Since then, we've spent the week on Navigator cleaning, organizing, and putting her to rest for the summer.  It's a bit of a challenge because the climate is so warm - like working in a sauna.  So we start work at 5am and then take a long lunch working inside.  However, we just finished our last bit of work and are now enjoying a tasty beverage and writing this blog post to end our first sailing season.
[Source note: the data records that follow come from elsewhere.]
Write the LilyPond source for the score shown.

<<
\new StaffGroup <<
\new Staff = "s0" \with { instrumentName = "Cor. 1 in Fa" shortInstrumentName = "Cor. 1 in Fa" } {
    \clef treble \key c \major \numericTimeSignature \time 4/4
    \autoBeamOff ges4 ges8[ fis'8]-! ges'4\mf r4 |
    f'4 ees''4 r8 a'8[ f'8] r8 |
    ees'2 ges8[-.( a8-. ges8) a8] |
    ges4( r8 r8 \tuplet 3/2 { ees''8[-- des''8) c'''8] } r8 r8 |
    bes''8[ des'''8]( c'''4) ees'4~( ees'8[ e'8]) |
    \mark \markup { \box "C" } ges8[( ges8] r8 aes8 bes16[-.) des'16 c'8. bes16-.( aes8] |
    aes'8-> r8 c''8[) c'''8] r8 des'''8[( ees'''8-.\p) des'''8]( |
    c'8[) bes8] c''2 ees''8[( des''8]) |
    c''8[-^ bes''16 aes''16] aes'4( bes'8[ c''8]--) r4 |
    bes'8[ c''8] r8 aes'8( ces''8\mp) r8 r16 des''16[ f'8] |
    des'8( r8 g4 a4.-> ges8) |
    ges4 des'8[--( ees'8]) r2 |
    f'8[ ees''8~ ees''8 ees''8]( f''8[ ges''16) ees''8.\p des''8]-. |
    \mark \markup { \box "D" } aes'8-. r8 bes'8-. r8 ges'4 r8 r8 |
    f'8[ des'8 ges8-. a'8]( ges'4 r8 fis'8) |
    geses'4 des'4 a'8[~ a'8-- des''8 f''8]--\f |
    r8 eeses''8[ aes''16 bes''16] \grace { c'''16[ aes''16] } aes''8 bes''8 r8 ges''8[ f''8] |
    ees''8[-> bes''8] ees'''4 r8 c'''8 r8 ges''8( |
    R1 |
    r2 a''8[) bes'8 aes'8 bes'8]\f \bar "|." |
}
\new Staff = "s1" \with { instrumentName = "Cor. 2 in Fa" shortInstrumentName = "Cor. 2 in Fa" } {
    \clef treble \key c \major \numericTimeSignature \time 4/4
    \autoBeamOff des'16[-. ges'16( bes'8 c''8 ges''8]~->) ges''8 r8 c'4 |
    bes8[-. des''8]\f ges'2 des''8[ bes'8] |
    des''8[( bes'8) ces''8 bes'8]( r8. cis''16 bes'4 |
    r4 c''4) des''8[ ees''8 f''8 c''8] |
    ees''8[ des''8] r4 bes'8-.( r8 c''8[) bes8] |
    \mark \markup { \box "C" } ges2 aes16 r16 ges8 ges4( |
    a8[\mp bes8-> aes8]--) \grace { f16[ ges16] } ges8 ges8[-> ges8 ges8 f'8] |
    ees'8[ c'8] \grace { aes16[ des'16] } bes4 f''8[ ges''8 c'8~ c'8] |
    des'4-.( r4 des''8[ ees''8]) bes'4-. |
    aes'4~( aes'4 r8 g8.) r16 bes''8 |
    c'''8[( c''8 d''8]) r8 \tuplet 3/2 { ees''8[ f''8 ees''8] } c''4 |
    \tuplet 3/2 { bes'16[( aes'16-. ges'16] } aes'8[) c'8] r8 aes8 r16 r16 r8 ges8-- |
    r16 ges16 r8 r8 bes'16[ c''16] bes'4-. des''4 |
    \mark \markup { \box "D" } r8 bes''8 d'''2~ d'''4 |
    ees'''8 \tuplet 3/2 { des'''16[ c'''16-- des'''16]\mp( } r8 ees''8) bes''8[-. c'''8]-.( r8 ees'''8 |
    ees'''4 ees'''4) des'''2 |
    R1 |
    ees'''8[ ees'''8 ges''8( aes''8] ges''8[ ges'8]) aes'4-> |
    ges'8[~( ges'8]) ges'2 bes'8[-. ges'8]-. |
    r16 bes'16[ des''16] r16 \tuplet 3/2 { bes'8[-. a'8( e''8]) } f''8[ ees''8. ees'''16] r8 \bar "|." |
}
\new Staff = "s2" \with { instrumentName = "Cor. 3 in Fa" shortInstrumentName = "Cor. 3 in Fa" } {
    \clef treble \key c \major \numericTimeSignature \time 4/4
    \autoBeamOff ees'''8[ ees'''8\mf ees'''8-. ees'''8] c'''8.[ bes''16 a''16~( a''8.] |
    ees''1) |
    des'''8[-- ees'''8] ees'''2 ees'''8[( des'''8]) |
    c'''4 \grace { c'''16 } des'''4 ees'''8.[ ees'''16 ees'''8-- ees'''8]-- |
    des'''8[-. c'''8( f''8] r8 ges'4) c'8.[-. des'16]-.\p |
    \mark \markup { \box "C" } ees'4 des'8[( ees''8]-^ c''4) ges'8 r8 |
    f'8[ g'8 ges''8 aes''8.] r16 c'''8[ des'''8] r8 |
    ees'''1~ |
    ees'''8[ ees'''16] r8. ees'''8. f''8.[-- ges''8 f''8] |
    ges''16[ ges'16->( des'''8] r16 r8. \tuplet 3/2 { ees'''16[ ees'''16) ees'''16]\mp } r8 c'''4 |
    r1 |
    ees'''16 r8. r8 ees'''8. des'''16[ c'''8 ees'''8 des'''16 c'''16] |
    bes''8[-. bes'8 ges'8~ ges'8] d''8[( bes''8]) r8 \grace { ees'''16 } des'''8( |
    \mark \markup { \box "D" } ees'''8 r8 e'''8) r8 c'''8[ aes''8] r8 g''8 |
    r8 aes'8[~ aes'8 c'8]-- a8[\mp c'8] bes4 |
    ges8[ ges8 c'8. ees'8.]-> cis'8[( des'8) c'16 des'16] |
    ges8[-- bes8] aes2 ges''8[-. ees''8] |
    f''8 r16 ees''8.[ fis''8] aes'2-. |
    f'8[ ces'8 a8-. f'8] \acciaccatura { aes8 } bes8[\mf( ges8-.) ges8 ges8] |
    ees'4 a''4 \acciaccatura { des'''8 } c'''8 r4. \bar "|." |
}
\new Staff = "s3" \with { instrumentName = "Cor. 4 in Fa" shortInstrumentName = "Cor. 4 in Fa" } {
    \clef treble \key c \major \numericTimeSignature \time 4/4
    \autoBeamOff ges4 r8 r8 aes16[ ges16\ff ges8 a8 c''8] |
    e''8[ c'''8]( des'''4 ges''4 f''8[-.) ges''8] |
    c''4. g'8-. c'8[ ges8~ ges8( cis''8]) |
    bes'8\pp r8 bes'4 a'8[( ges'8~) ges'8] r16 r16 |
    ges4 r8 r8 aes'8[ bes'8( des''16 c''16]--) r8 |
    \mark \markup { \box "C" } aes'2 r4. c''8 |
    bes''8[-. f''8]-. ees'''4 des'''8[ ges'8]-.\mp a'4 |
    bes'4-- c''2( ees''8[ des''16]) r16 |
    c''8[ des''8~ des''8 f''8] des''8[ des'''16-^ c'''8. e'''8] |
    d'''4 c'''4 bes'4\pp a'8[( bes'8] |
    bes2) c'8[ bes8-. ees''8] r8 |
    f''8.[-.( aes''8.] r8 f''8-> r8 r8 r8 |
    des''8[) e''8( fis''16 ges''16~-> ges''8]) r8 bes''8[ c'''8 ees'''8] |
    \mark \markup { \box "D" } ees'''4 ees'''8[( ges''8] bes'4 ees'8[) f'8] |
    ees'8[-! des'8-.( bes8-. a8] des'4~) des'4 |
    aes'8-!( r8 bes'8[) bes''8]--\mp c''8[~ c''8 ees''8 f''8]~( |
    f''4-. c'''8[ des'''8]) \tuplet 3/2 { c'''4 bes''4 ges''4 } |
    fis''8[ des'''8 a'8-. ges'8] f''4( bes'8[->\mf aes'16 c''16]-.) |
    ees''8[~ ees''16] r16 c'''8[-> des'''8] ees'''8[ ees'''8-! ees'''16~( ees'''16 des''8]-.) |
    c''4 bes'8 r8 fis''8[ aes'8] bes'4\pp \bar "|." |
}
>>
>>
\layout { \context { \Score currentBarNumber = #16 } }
We've also gotten a chance to hang out with our friend Rich, who is hauling out at the same yard.

You'd be surprised how much gear fits on a small sailboat - by the time we had everything out of it's locker and airing on deck, the entire boat was filled with detritus!  But, after dryi
ng it all out, it fit nicely back in it's home, and Navigator is ship shape again.

One of the coolest changes we made was that Kellee created a custom boat cover out of canvas using the mighty sewing machine.  Two days of work  and 22 yards of fabric later, Navigator is covered from the elements and bird poo for the season, which should hopefully keep her a bit dryer over the rainy season.

Now that Navigator is put to rights, it's time to focus on our next leg of the sabbatical - we'll be flying over to France and camping around Europe for the next 4 months.  So we've been stuffing as much junk in our packs as possible in an attempt to take as much of home with us as possible - including our folding bikes!

So...signing off from Trinidad for now.  We'll post periodic "hurricane season interlude" blog posts from Europe and beyond, but Navigator is going to take the summer off, and we'll resume our sailing in December...to an unknown destination!